The meeting held between the Qatari, Sudanese and Turkish chiefs-of-staff concluded with an agreement by the three states to develop military cooperation.
Cairo’s perception that Khartoum remains supportive of the Muslim Brotherhood, something the Sudanese regime denies, has also negatively impacted relations, says Rakha.
Media reports in Sudan which falsely claimed Egypt had asked Ethiopia to exclude Sudan from negotiations on the Ethiopian Renaissance Dam complicated an already febrile situation.
“The allegations do not make sense. The two states share a common history. We share the same language and religion. We not only share the same river but we are both downstream countries,” says Rakha.
Shoukri condemned the false information being purveyed by some Sudanese media, cautioning that this undermines the joint interests of both countries.
It is not the first time the media in both states have contributed to strained relations.
Last year, Sudan’s media minister insisted in public statements that his country’s civilisation is older than that of Egypt, triggering a media led row.

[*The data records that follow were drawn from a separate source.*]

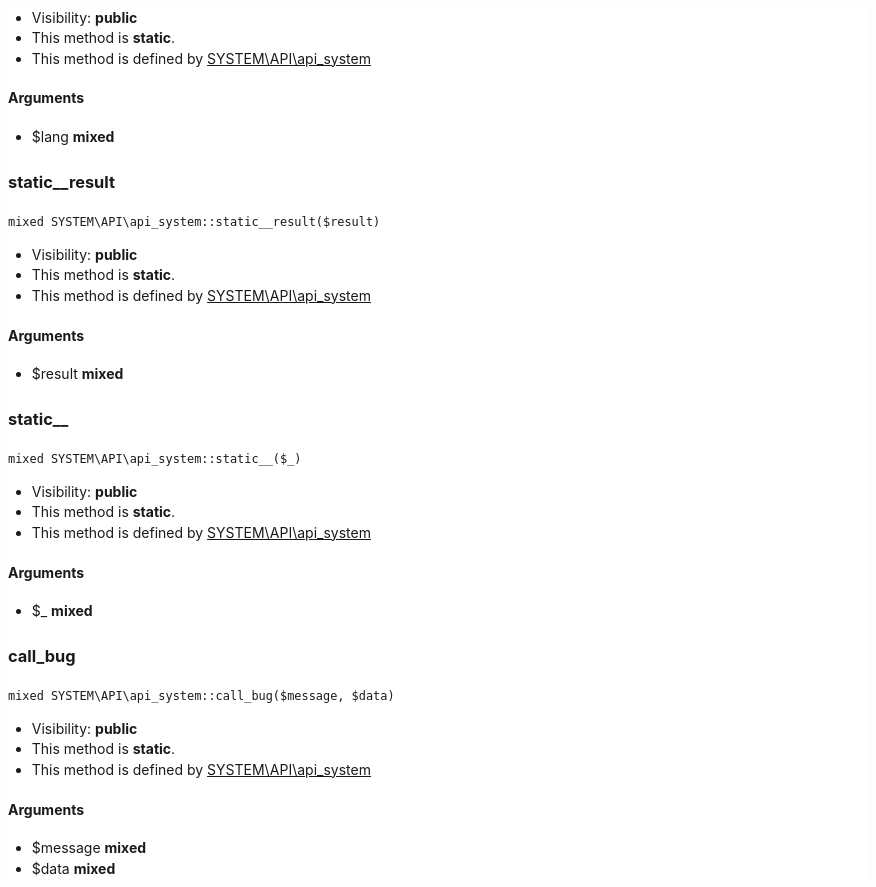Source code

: 

* Visibility: **public**
* This method is **static**.
* This method is defined by [SYSTEM\API\api_system](SYSTEM-API-api_system.md)


#### Arguments
* $lang **mixed**



### static__result

    mixed SYSTEM\API\api_system::static__result($result)





* Visibility: **public**
* This method is **static**.
* This method is defined by [SYSTEM\API\api_system](SYSTEM-API-api_system.md)


#### Arguments
* $result **mixed**



### static__

    mixed SYSTEM\API\api_system::static__($_)





* Visibility: **public**
* This method is **static**.
* This method is defined by [SYSTEM\API\api_system](SYSTEM-API-api_system.md)


#### Arguments
* $_ **mixed**



### call_bug

    mixed SYSTEM\API\api_system::call_bug($message, $data)





* Visibility: **public**
* This method is **static**.
* This method is defined by [SYSTEM\API\api_system](SYSTEM-API-api_system.md)


#### Arguments
* $message **mixed**
* $data **mixed**
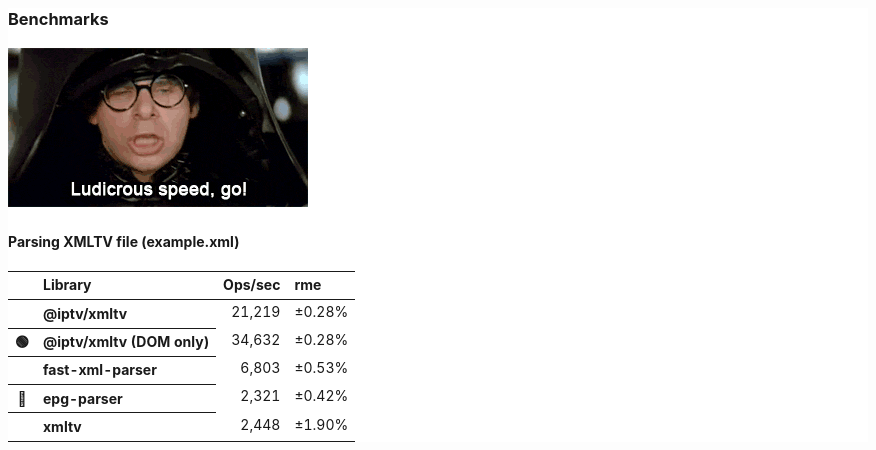 ### Benchmarks

<picture>
  <img src="ludicrous.gif" />
</picture>

#### Parsing XMLTV file (example.xml)

<table>
  <thead>
    <tr>
        <th align="left"></th>
        <th align="left">Library</th>
        <th align="left">Ops/sec</th>
        <th align="left">rme</th>
      </tr>
  </thead>
  <tbody>
    <tr>
      <th></th>
      <th align="left">@iptv/xmltv</th>
      <td align="right">21,219</td>
      <td align="right">±0.28%</td>
    </tr>
    <tr>
      <th>🟢</th>
      <th align="left">@iptv/xmltv (DOM only)</th>
      <td align="right">34,632</td>
      <td align="right">±0.28%</td>
    </tr>
    <tr>
      <th></th>
      <th align="left">fast-xml-parser</th>
      <td align="right">6,803</td>
      <td align="right">±0.53%</td>
    </tr>
    <tr>
      <th>🔴</th>
      <th align="left">epg-parser</th>
      <td align="right">2,321</td>
      <td align="right">±0.42%</td>
    </tr>
    <tr>
      <th></th>
      <th align="left">xmltv</th>
      <td align="right">2,448</td>
      <td align="right">±1.90%</td>
    </tr>
</tbody>
</table>
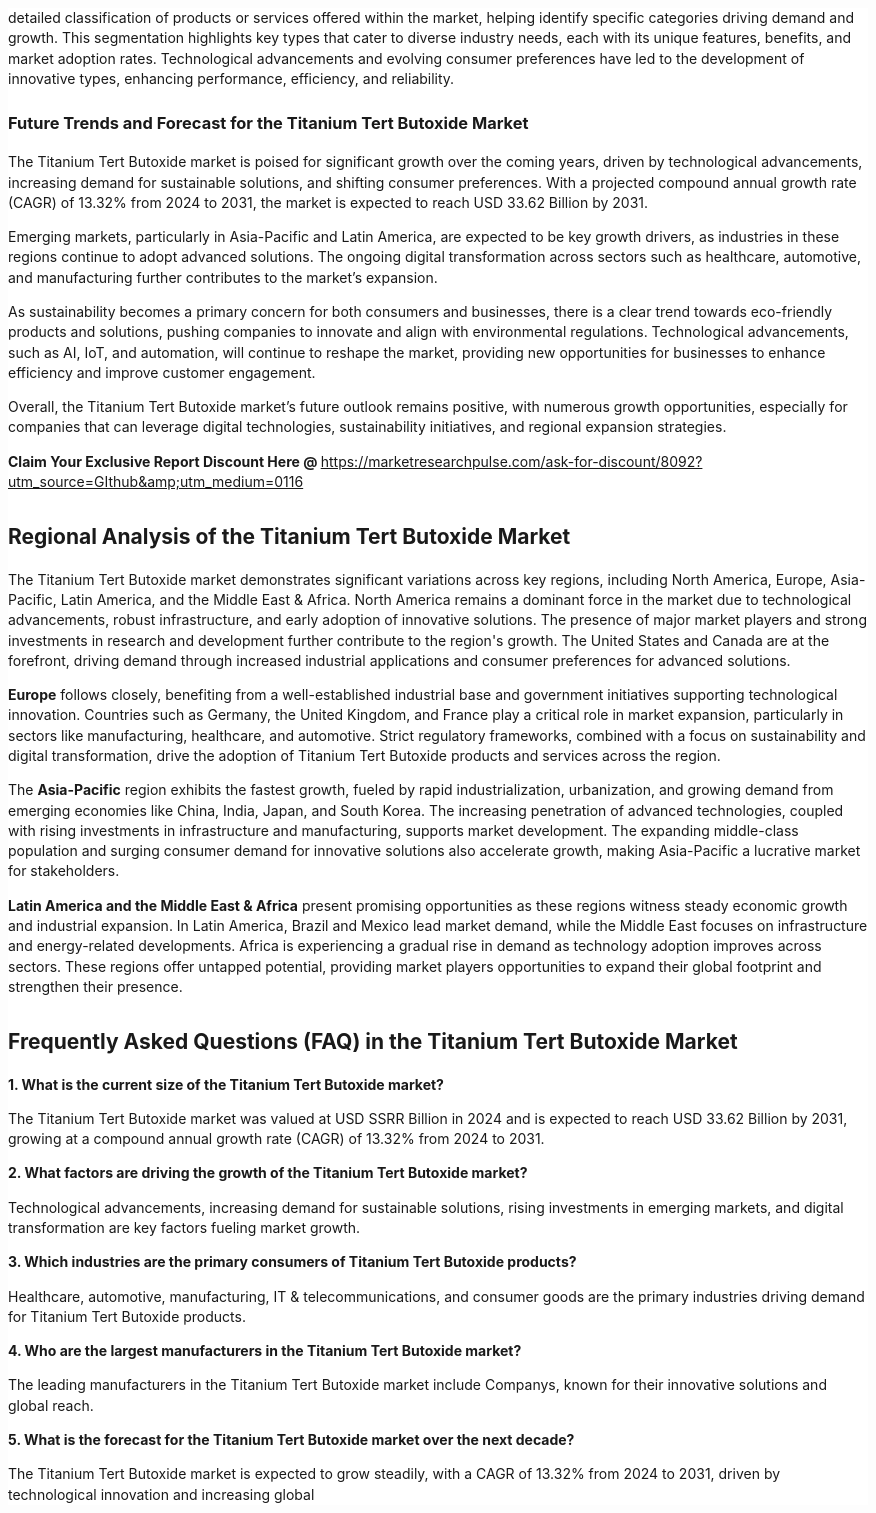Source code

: detailed classification of products or services offered within the market, helping identify specific categories driving demand and growth. This segmentation highlights key types that cater to diverse industry needs, each with its unique features, benefits, and market adoption rates. Technological advancements and evolving consumer preferences have led to the development of innovative types, enhancing performance, efficiency, and reliability.</p><h3>Future Trends and Forecast for the Titanium Tert Butoxide Market</h3><p>The Titanium Tert Butoxide market is poised for significant growth over the coming years, driven by technological advancements, increasing demand for sustainable solutions, and shifting consumer preferences. With a projected compound annual growth rate (CAGR) of 13.32% from 2024 to 2031, the market is expected to reach USD 33.62 Billion by 2031.</p><p>Emerging markets, particularly in Asia-Pacific and Latin America, are expected to be key growth drivers, as industries in these regions continue to adopt advanced solutions. The ongoing digital transformation across sectors such as healthcare, automotive, and manufacturing further contributes to the market&rsquo;s expansion.</p><p>As sustainability becomes a primary concern for both consumers and businesses, there is a clear trend towards eco-friendly products and solutions, pushing companies to innovate and align with environmental regulations. Technological advancements, such as AI, IoT, and automation, will continue to reshape the market, providing new opportunities for businesses to enhance efficiency and improve customer engagement.</p><p>Overall, the Titanium Tert Butoxide market&rsquo;s future outlook remains positive, with numerous growth opportunities, especially for companies that can leverage digital technologies, sustainability initiatives, and regional expansion strategies.</p><p><strong>Claim Your Exclusive Report Discount Here @ </strong><a href="https://marketresearchpulse.com/ask-for-discount/8092?utm_source=GIthub&amp;utm_medium=0116">https://marketresearchpulse.com/ask-for-discount/8092?utm_source=GIthub&amp;utm_medium=0116</a></p><h2><strong>Regional Analysis of the Titanium Tert Butoxide Market</strong></h2><p>The Titanium Tert Butoxide market demonstrates significant variations across key regions, including North America, Europe, Asia-Pacific, Latin America, and the Middle East &amp; Africa. North America remains a dominant force in the market due to technological advancements, robust infrastructure, and early adoption of innovative solutions. The presence of major market players and strong investments in research and development further contribute to the region's growth. The United States and Canada are at the forefront, driving demand through increased industrial applications and consumer preferences for advanced solutions.</p><p><strong>Europe</strong> follows closely, benefiting from a well-established industrial base and government initiatives supporting technological innovation. Countries such as Germany, the United Kingdom, and France play a critical role in market expansion, particularly in sectors like manufacturing, healthcare, and automotive. Strict regulatory frameworks, combined with a focus on sustainability and digital transformation, drive the adoption of Titanium Tert Butoxide products and services across the region.</p><p>The <strong>Asia-Pacific</strong> region exhibits the fastest growth, fueled by rapid industrialization, urbanization, and growing demand from emerging economies like China, India, Japan, and South Korea. The increasing penetration of advanced technologies, coupled with rising investments in infrastructure and manufacturing, supports market development. The expanding middle-class population and surging consumer demand for innovative solutions also accelerate growth, making Asia-Pacific a lucrative market for stakeholders.</p><p><strong>Latin America and the Middle East &amp; Africa</strong> present promising opportunities as these regions witness steady economic growth and industrial expansion. In Latin America, Brazil and Mexico lead market demand, while the Middle East focuses on infrastructure and energy-related developments. Africa is experiencing a gradual rise in demand as technology adoption improves across sectors. These regions offer untapped potential, providing market players opportunities to expand their global footprint and strengthen their presence.</p><h2><strong>Frequently Asked Questions (FAQ) in the Titanium Tert Butoxide Market</strong></h2><p><strong>1. What is the current size of the Titanium Tert Butoxide market?</strong></p><p>The Titanium Tert Butoxide market was valued at USD SSRR Billion in 2024 and is expected to reach USD 33.62 Billion by 2031, growing at a compound annual growth rate (CAGR) of 13.32% from 2024 to 2031.</p><p><strong>2. What factors are driving the growth of the Titanium Tert Butoxide market?</strong></p><p>Technological advancements, increasing demand for sustainable solutions, rising investments in emerging markets, and digital transformation are key factors fueling market growth.</p><p><strong>3. Which industries are the primary consumers of Titanium Tert Butoxide products?</strong></p><p>Healthcare, automotive, manufacturing, IT &amp; telecommunications, and consumer goods are the primary industries driving demand for Titanium Tert Butoxide products.</p><p><strong>4. Who are the largest manufacturers in the Titanium Tert Butoxide market?</strong></p><p>The leading manufacturers in the Titanium Tert Butoxide market include Companys, known for their innovative solutions and global reach.</p><p><strong>5. What is the forecast for the Titanium Tert Butoxide market over the next decade?</strong></p><p>The Titanium Tert Butoxide market is expected to grow steadily, with a CAGR of 13.32% from 2024 to 2031, driven by technological innovation and increasing global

Tense relations between Cairo and Khartoum threaten to further derail the already blocked tripartite negotiations between Egypt and both Ethiopia and Sudan over the Renaissance Dam. Sudan had initially been supportive of Egyptian concerns over the impact of the dam on the flow of the Nile but changed its position in 2015.
Al-Bashir said in a TV interview in December 2015 that the dam has become a reality and that it requires the cooperation of all parties to “ensure its success”.